Follow our safety tips to make the holidays a wonderful and safe time for your friends and families and to keep you from becoming a holiday fire statistic.
Christmas Tree and Decorations
- Keep your live trees well-watered and dispose of it after Christmas or if it becomes too dry. A dry tree is dangerous because it can catch fire easily.
- Use battery-operated flameless candles. These can look, smell, and feel like real candles.
- Place candles in a sturdy candleholder that will not tip over. Keep candles 12 inches away from things that can burn. Never leave a burning candle alone.
- Inspect holiday lights each year and throw away any strands that have frayed or pinched wires. Do not run more than three strings end to end.
- Check extension cords to make sure they are in good condition and they are UL-rated for indoor or outdoor use. Do not overload outlets. Check outdoor receptacles to make sure the ground fault circuit interrupter (GFCI) does not repeatedly trip. If it does, it may need to be replaced.
- When hanging lights, avoid using nails or staples which can damage the wiring. Use UL-rated clips and hangars. Take down the lights after the holiday season so squirrels and mice cannot chew on them or have the lights get damaged by weather.

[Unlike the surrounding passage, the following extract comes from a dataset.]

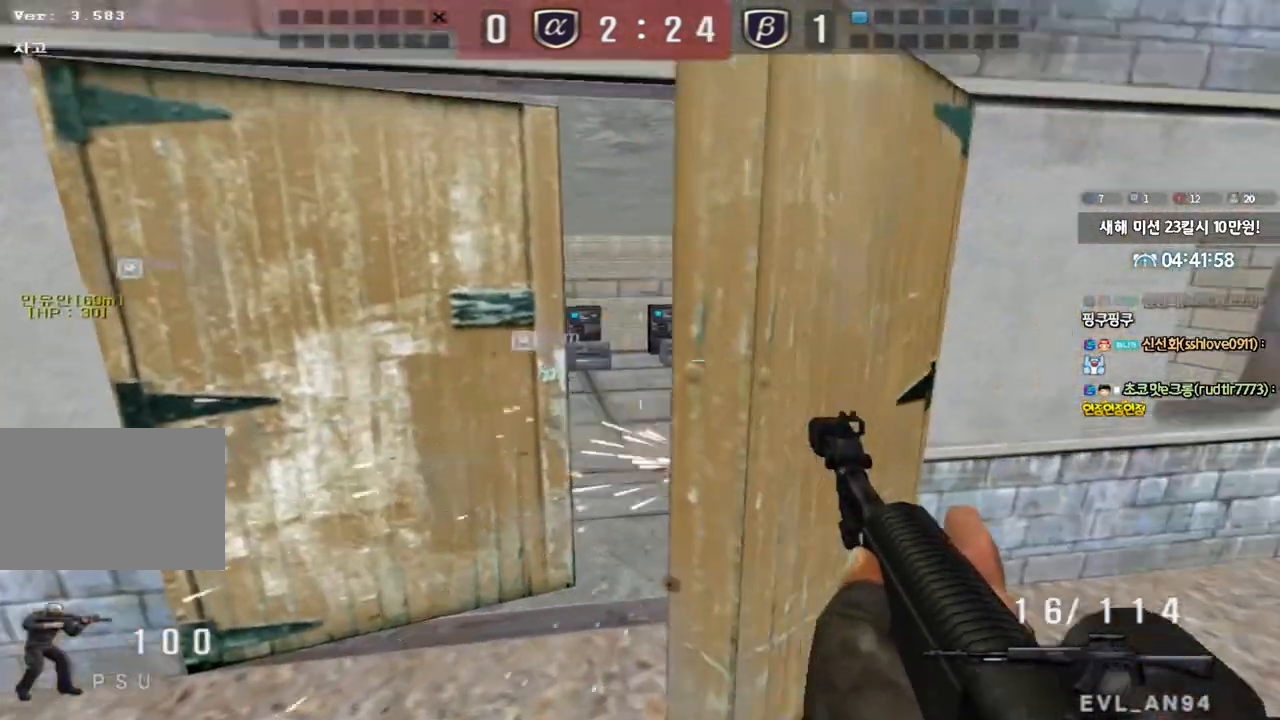
{"keys": ["d", "w"], "events": [[200, "d", "down"], [200, "w", "down"]]}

- Turn off all electrical lights and decorations and extinguish all candles before going to bed or leaving your home.
- Have your chimney inspected and cleaned, if necessary.
- Never use flammable liquids to start a fire.
- Keep “fuel”, anything flammable to include paper, rugs, clothing, and stored wood, at least three feet from the flames.
- Use a fire screen to keep embers and logs from escaping.
- Only burn seasoned, dry wood.
- Put ashes in a metal container and set them outside to cool 24 hours before disposal.
- Keep flammable items such as grocery bags and kitchen towels away from the stove and oven.
- Clean up greasy spills as soon as possible to remove a fire hazard.
- If deep frying a turkey, follow manufacturer’s instructions and ensure your turkey is fully thawed. Keep the fryer away from structures and trees.
- Do not leave food unattended.
One suggestion is to carry a potholder with you as a reminder that something is on the stove.
- Make sure you have a fully charged fire extinguisher that is rated for all types of fires in the kitchen and check smoke detectors to make sure they are working properly.